• _Exercise description_:
Using the listing beneath this task, count the lines with the word "ברטי" and write only the result.

• _Input records_:
══════════════════════════════

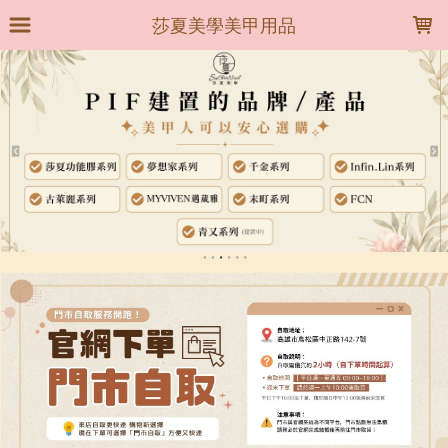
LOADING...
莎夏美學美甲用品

══════════════════════════════

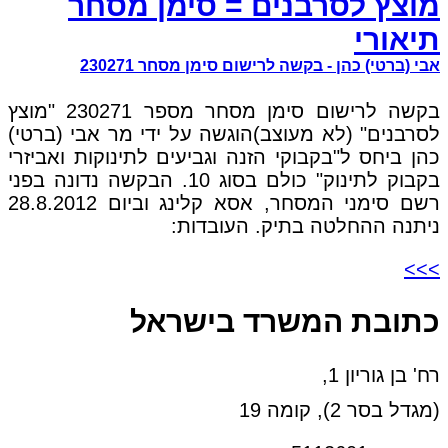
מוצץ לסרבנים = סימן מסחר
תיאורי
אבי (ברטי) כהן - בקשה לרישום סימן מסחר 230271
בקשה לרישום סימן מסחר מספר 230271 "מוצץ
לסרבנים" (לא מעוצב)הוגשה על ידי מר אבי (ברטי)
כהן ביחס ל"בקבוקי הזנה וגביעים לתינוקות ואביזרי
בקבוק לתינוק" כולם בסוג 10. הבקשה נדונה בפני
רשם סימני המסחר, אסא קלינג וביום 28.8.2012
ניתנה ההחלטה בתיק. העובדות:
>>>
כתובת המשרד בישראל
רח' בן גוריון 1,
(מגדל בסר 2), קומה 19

══════════════════════════════

• _Response_:
2